Before he was laid to rest Sunday, the Angolan man known as Pai Grande, or Big Dad, drew a crowd of at least 1,000 people – including most, if not all, of his 156 surviving children and 250 grandchildren – to pay their respects.
Mourners for Francisco Tchikuteny Sabalo embraced, wept, sang and stood shoulder to shoulder, despite calls for social distancing and a presidential ban on gatherings of 50 people or more during the COVID-19 pandemic.
Tchikuteny, who was in his early 70s, died last Tuesday of prostate cancer, relatives told VOA’s Portuguese Service. He had sought treatment in Luanda and elsewhere more than a year ago, said one of his sons, Lumbaneny Sabalo, but decided to return home so that “if God called him, at least he would die beside the children and their mothers.”
He was “a complete human being” who prized family and championed education, one speaker said during the service, held beneath sun-screening canopies on arid Giraul do Meio, known locally as Mungongo Island, near the southern port city of Namibe.
Tchikuteny was a Christian who belonged to the New Ecclesiastic Order of Angola, a relative said. He was buried in a nearby cemetery newly dedicated to his family.

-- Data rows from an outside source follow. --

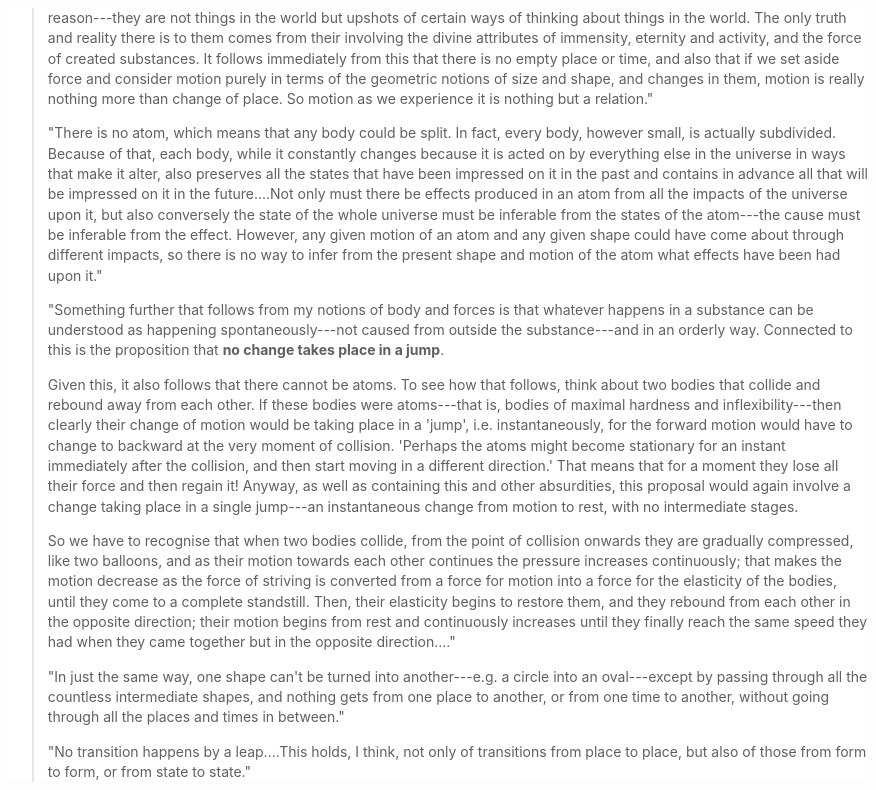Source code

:> reason---they are not things in the world but upshots of certain ways
> of thinking about things in the world. The only truth and reality
> there is to them comes from their involving the divine attributes of
> immensity, eternity and activity, and the force of created substances.
> It follows immediately from this that there is no empty place or time,
> and also that if we set aside force and consider motion purely in
> terms of the geometric notions of size and shape, and changes in them,
> motion is really nothing more than change of place. So motion as we
> experience it is nothing but a relation."
>
> "There is no atom, which means that any body could be split. In fact,
> every body, however small, is actually subdivided. Because of that,
> each body, while it constantly changes because it is acted on by
> everything else in the universe in ways that make it alter, also
> preserves all the states that have been impressed on it in the past
> and contains in advance all that will be impressed on it in the
> future....Not only must there be effects produced in an atom from all
> the impacts of the universe upon it, but also conversely the state of
> the whole universe must be inferable from the states of the atom---the
> cause must be inferable from the effect. However, any given motion of
> an atom and any given shape could have come about through different
> impacts, so there is no way to infer from the present shape and motion
> of the atom what effects have been had upon it."
>
> "Something further that follows from my notions of body and forces is
> that whatever happens in a substance can be understood as happening
> spontaneously---not caused from outside the substance---and in an
> orderly way. Connected to this is the proposition that **no change
> takes place in a jump**.
>
> Given this, it also follows that there cannot be atoms. To see how
> that follows, think about two bodies that collide and rebound away
> from each other. If these bodies were atoms---that is, bodies of
> maximal hardness and inflexibility---then clearly their change of
> motion would be taking place in a 'jump', i.e. instantaneously, for
> the forward motion would have to change to backward at the very moment
> of collision. 'Perhaps the atoms might become stationary for an
> instant immediately after the collision, and then start moving in a
> different direction.' That means that for a moment they lose all their
> force and then regain it! Anyway, as well as containing this and other
> absurdities, this proposal would again involve a change taking place
> in a single jump---an instantaneous change from motion to rest, with
> no intermediate stages.
>
> So we have to recognise that when two bodies collide, from the point
> of collision onwards they are gradually compressed, like two balloons,
> and as their motion towards each other continues the pressure
> increases continuously; that makes the motion decrease as the force of
> striving is converted from a force for motion into a force for the
> elasticity of the bodies, until they come to a complete standstill.
> Then, their elasticity begins to restore them, and they rebound from
> each other in the opposite direction; their motion begins from rest
> and continuously increases until they finally reach the same speed
> they had when they came together but in the opposite direction...."
>
> "In just the same way, one shape can't be turned into another---e.g. a
> circle into an oval---except by passing through all the countless
> intermediate shapes, and nothing gets from one place to another, or
> from one time to another, without going through all the places and
> times in between."
>
> "No transition happens by a leap....This holds, I think, not only of
> transitions from place to place, but also of those from form to form,
> or from state to state."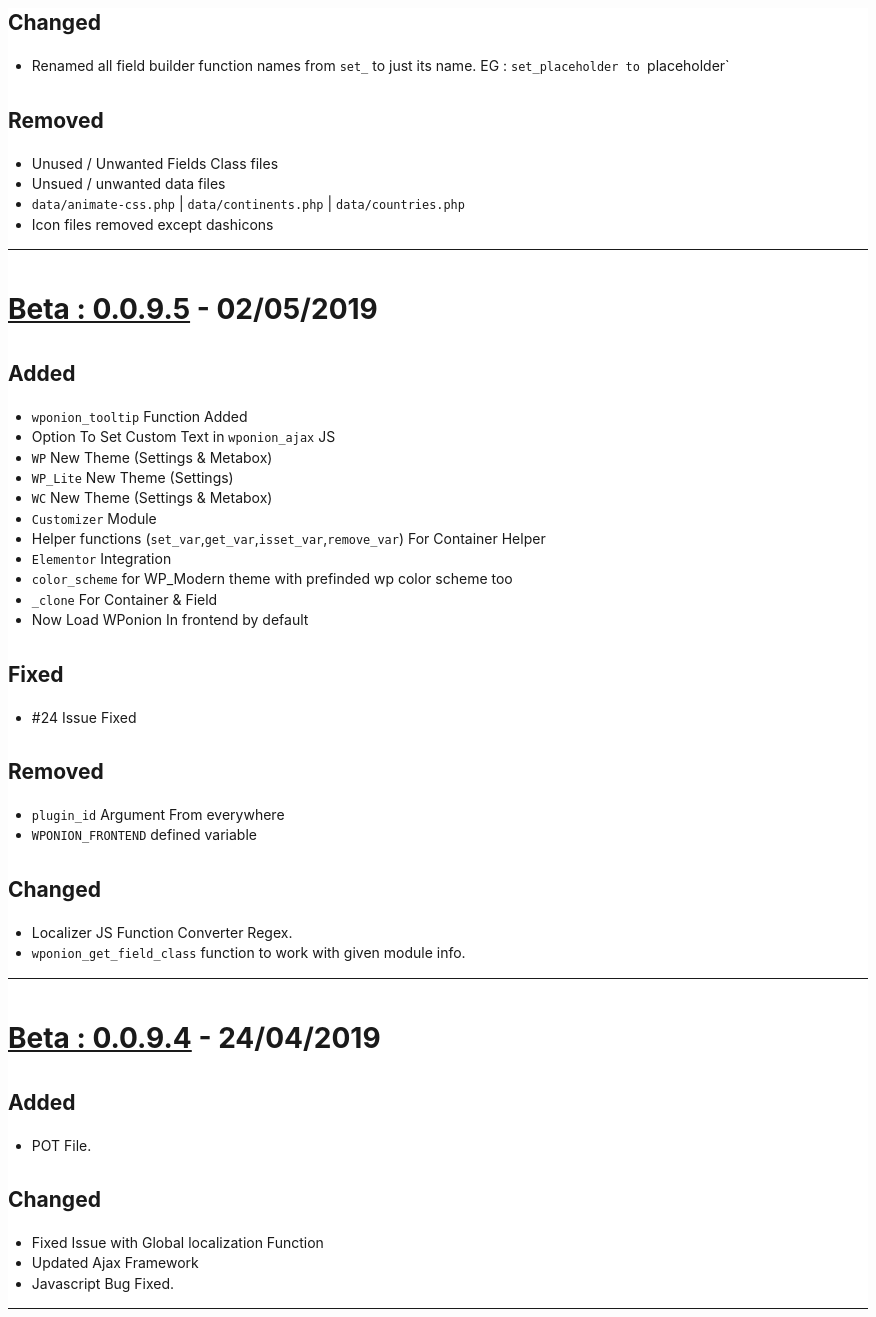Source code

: ## Changed
* Renamed all field builder function names from `set_` to just its name. EG : `set_placeholder to `placeholder`

## Removed
* Unused / Unwanted Fields Class files
* Unsued / unwanted data files
* `data/animate-css.php` | `data/continents.php` | `data/countries.php`
* Icon files removed except dashicons

---

# [Beta : 0.0.9.5] - 02/05/2019
## Added
* `wponion_tooltip` Function Added
* Option To Set Custom Text in `wponion_ajax` JS
* `WP` New Theme (Settings & Metabox)
* `WP_Lite` New Theme (Settings)
* `WC` New Theme (Settings & Metabox)
* `Customizer` Module
* Helper functions (`set_var`,`get_var`,`isset_var`,`remove_var`) For Container Helper
* `Elementor` Integration
* `color_scheme` for WP_Modern theme with prefinded wp color scheme too
* `_clone` For Container & Field
* Now Load WPonion In frontend by default

## Fixed
* #24 Issue Fixed

## Removed
* `plugin_id` Argument From everywhere
* `WPONION_FRONTEND` defined variable

## Changed
* Localizer JS Function Converter Regex.
* `wponion_get_field_class` function to work with given module info.

---

# [Beta : 0.0.9.4] - 24/04/2019
## Added
* POT File.

## Changed
* Fixed Issue with Global localization Function
* Updated Ajax Framework
* Javascript Bug Fixed.

---

[1.5.2]: https://github.com/wponion/wponion/releases/tag/1.5.2
[1.5.1]: https://github.com/wponion/wponion/releases/tag/1.5.1
[1.5]: https://github.com/wponion/wponion/releases/tag/1.5
[1.4.6]: https://github.com/wponion/wponion/releases/tag/1.4.6
[1.4.5.3]: https://github.com/wponion/wponion/releases/tag/1.4.5.3
[1.4.5.2]: https://github.com/wponion/wponion/releases/tag/1.4.5.2
[1.4.5.1]: https://github.com/wponion/wponion/releases/tag/1.4.5.1
[1.4.5]: https://github.com/wponion/wponion/releases/tag/1.4.5
[1.4.4]: https://github.com/wponion/wponion/releases/tag/1.4.4
[1.4.3]: https://github.com/wponion/wponion/releases/tag/1.4.3
[1.4.2]: https://github.com/wponion/wponion/releases/tag/1.4.2
[1.4.1]: https://github.com/wponion/wponion/releases/tag/1.4.1
[1.4.0]: https://github.com/wponion/wponion/releases/tag/1.4.0
[1.3.9]: https://github.com/wponion/wponion/releases/tag/1.3.9
[1.3.8]: https://github.com/wponion/wponion/releases/tag/1.3.8
[1.3.7]: https://github.com/wponion/wponion/releases/tag/1.3.7
[1.3.6]: https://github.com/wponion/wponion/releases/tag/1.3.6
[1.3.5]: https://github.com/wponion/wponion/releases/tag/1.3.5
[1.3.4]: https://github.com/wponion/wponion/releases/tag/1.3.4
[1.3.3]: https://github.com/wponion/wponion/releases/tag/1.3.3
[1.3.2]: https://github.com/wponion/wponion/releases/tag/1.3.2
[1.3.1]: https://github.com/wponion/wponion/releases/tag/1.3.1
[1.3]: https://github.com/wponion/wponion/releases/tag/1.3
[1.2.1]: https://github.com/wponion/wponion/releases/tag/1.2.1
[1.2]: https://github.com/wponion/wponion/releases/tag/1.2
[1.1]: https://github.com/wponion/wponion/releases/tag/1.1
[1.0]: https://github.com/wponion/wponion/releases/tag/1.0
[Beta : 0.0.10.5]: https://github.com/wponion/wponion/releases/tag/0.0.10.5
[Beta : 0.0.10.4]: https://github.com/wponion/wponion/releases/tag/0.0.10.4
[Beta : 0.0.10.3]: https://github.com/wponion/wponion/releases/tag/0.0.10.3
[Beta : 0.0.10.2]: https://github.com/wponion/wponion/releases/tag/0.0.10.2
[Beta : 0.0.10.1]: https://github.com/wponion/wponion/releases/tag/0.0.10.1
[Beta : 0.0.10]: https://github.com/wponion/wponion/releases/tag/0.0.10
[Beta : 0.0.9.9]: https://github.com/wponion/wponion/releases/tag/0.0.9.9
[Beta : 0.0.9.8]: https://github.com/wponion/wponion/releases/tag/0.0.9.8
[Beta : 0.0.9.7]: https://github.com/wponion/wponion/releases/tag/0.0.9.7
[Beta : 0.0.9.6]: https://github.com/wponion/wponion/releases/tag/0.0.9.6
[Beta : 0.0.9.5]: https://github.com/wponion/wponion/releases/tag/0.0.9.5
[Beta : 0.0.9.4]: https://github.com/wponion/wponion/releases/tag/0.0.9.4
[Beta : 0.0.9.3]: https://github.com/wponion/wponion/releases/tag/0.0.9.3
[Beta : 0.0.9.2]: https://github.com/wponion/wponion/releases/tag/0.0.9.2
[Beta : 0.0.9.1]: https://github.com/wponion/wponion/releases/tag/0.0.9.1
[Beta : 0.0.9]: https://github.com/wponion/wponion/releases/tag/0.0.9
[Beta : 0.0.8.1]: https://github.com/wponion/wponion/releases/tag/0.0.8.1
[Beta : 0.0.8]: https://github.com/wponion/wponion/releases/tag/0.0.8
[Beta : 0.0.7]: https://github.com/wponion/wponion/releases/tag/0.0.7
[Beta : 0.0.6]: https://github.com/wponion/wponion/releases/tag/0.0.6
[Beta : 0.0.5]: https://github.com/wponion/wponion/releases/tag/0.0.5
[Beta : 0.0.4]: https://github.com/wponion/wponion/releases/tag/0.0.4
[Beta : 0.0.3]: https://github.com/wponion/wponion/releases/tag/0.0.3
[Beta : 0.0.2]: https://github.com/wponion/wponion/releases/tag/Beta2
[Beta : 0.0.1]: https://github.com/wponion/wponion/releases/tag/121010072018
[sweetalert2]: https://github.com/sweetalert2/sweetalert2
[css-checkbox-library]: https://github.com/hunzaboy/CSS-Checkbox-Library
[easy-gulp-tasker]: https://github.com/varunsridharan/easy-gulp-tasker
[@wordpress/hooks]: https://github.com/WordPress/gutenberg/tree/HEAD/packages/hooks
[tippy.js]: https://github.com/atomiks/tippyjs
[varunsridharan/wp-conditional-logic]: https://github.com/varunsridharan/wp-conditional-logic
[varunsridharan/wp-cli-textdomain]: https://github.com/varunsridharan/wp-cli-textdomain
[Box Icons]: https://boxicons.com/
[Dashicons]: https://developer.wordpress.org/resource/dashicons/#palmtree
[FontAwesome 4]: https://fontawesome.com/v4.7.0/
[FontAwesome 5]: https://fontawesome.com/
[FontAwesome 5 Pro]: https://fontawesome.com/
[Foundation]: https://zurb.com/playground/foundation-icon-fonts-3
[IcoFont]: https://icofont.com/
[Material Design Icons]: https://materialdesignicons.com/
[@simonwep/pickr]: https://github.com/Simonwep/pickr
[mustangostang/spyc]: https://github.com/mustangostang/spyc
[varunsridharan/php-autoloader]: https://github.com/varunsridharan/php-autoloader
[popper.js]: https://popper.js.org
[bootstrap]: https://getbootstrap.com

That family includes 42 current wives; another seven had left the family earlier, relatives said.
Angola law prohibits polygamy, but it is widely practiced in the predominantly Christian country.
First wife Eva Domingos Bartolomeu told VOA that she hoped to keep the family united, according to Tchikuteny’s wishes. “I will do anything to keep his children fed and OK,” she said.
The extended family primarily relies on farming, raising sheep, goats and cows, plus crops of tomatoes, cabbage, onions, peppers and corn. They sell the surplus at market.
In 2015, Tchikuteny told VOA that he prized education and spent more than $1,500 a year on school supplies.
He had expressed a desire for seeing some of his children trained in science and technology.
Three daughters currently are studying medical sciences and two sons are learning computer science, all at the high school level.
Lumbaneny Sabalo had volunteered as an elementary school teacher for five years.
At Sunday’s service, Gonçalves Hunandumbo, the director of the island’s school, praised Tchikuteny for supporting education and starting “a revolution against illiteracy. … He was a man and a complete human being.”
According to his family, Tchikuteny had fathered 281 children, but 125 predeceased him. He is survived by his wives, children, grandchildren and 67 great-grandchildren.
With Tchikuteny’s death, “We lost a father,” Lumbaneny Sabalo said. He asked journalists and others to continue to visit the island, “where the greatest in Angola lived, and he will remain alive in the history of this country.”